Goal of the exercise:
In the passage on antiphospholipid syndrome with rheumatic fever, what age range does the typical patient fall in? Please answer in a few words.

One feature that caught the attention in APS manifestations of this study was the prevalence of stroke, present in 63.6% of cases. This finding is confirmed in the literature by the work of Camargo et al., where they compared 5 patients with APS associated with RF with 68 patients presented with primary APS. Remarkably, the presence of stroke was significantly higher in the first group (80% versus 25%); however, the echocardiogram in these patients showed no intracardiac thrombi. These results suggest a possible formation of thrombus in situ [7] (this paper suggests that APS patients associated with RF have higher stroke risk when compared with primary APS patients).

The achievement of this paper has made the design of the profile of a patient with APS and RF possible. This individual is typically female, white, and aged between 22 and 45 years. The duration of disease in this patient is around 5 years for APS and can vary from 1.5 to 35 for RF, and usually the FR appears as the first manifestation. In relation to clinical manifestations of RF, these individuals will follow the pattern of involvement of this condition; in other words, they will have more carditis and chorea with high ASO and will receive antibiotic prophylaxis. However, for the manifestations of APS, interestingly, arterial thrombosis was more common than vein thrombosis, as discussed above. DVT, as main venous event of this syndrome, which afflicts about 55% of patients [19], occurred in only 27.3% of the subjects in our study. No description of the presence of livedo reticularis was reported, although it is the most common cutaneous manifestation of APS [20]. Regarding antibodies, the most commonly found are the aCL IgM followed by anti-β2GPI.

This study provides information that the association between SAF and FR is quite rare, however, is of great clinical importance because the isolated treatment of one of these diseases, such as lack of anticoagulation in an individual with APS hidden and lack of prophylaxis of streptococcal infection in an individual with RF undiagnosed, can lead to serious consequences. This study also warns the doctors who deal with the RF, condition still very common in our environment, such as rheumatologists, pediatricians, cardiologists, cardiac surgeons, and general practitioner, to include in their differential diagnosis the APS, especially in the presence of stroke in patients with RF and whose echocardiogram did not show intracavitary thrombi.

Data shown:
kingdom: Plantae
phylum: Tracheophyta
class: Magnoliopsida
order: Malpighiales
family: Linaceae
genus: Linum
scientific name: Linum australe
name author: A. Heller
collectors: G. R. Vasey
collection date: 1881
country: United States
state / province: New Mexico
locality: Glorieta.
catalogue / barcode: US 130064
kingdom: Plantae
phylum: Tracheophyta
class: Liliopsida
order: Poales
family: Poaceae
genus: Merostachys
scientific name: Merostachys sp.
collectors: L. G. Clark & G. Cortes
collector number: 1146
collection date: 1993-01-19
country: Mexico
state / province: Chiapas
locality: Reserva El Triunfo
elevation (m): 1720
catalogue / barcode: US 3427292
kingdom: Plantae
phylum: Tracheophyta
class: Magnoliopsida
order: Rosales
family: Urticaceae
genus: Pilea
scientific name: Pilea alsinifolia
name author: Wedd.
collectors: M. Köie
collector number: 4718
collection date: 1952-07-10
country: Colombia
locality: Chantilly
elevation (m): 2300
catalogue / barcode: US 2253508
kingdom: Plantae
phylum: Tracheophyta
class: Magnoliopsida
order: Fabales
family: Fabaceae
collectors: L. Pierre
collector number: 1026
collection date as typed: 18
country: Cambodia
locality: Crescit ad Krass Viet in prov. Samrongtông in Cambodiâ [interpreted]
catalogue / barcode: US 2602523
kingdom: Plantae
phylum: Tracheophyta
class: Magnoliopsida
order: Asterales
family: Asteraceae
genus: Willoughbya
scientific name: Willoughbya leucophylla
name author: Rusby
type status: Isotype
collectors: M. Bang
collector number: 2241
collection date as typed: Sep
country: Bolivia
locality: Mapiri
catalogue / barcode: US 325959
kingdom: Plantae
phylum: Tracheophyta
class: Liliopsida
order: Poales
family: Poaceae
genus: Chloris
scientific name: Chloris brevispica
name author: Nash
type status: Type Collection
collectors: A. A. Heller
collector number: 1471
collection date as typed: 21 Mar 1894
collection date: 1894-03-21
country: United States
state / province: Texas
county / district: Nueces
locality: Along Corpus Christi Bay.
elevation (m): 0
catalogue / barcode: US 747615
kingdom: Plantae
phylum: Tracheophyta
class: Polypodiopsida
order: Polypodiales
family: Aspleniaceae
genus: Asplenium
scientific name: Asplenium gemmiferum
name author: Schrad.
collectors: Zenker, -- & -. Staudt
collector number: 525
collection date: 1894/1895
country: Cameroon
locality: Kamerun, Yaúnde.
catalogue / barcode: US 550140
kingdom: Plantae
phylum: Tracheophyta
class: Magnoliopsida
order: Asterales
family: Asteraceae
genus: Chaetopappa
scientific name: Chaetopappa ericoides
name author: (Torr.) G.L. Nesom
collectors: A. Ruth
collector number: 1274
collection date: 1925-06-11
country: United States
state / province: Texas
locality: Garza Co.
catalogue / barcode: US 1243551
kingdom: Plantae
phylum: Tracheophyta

Response:
Between 22 and 45 years.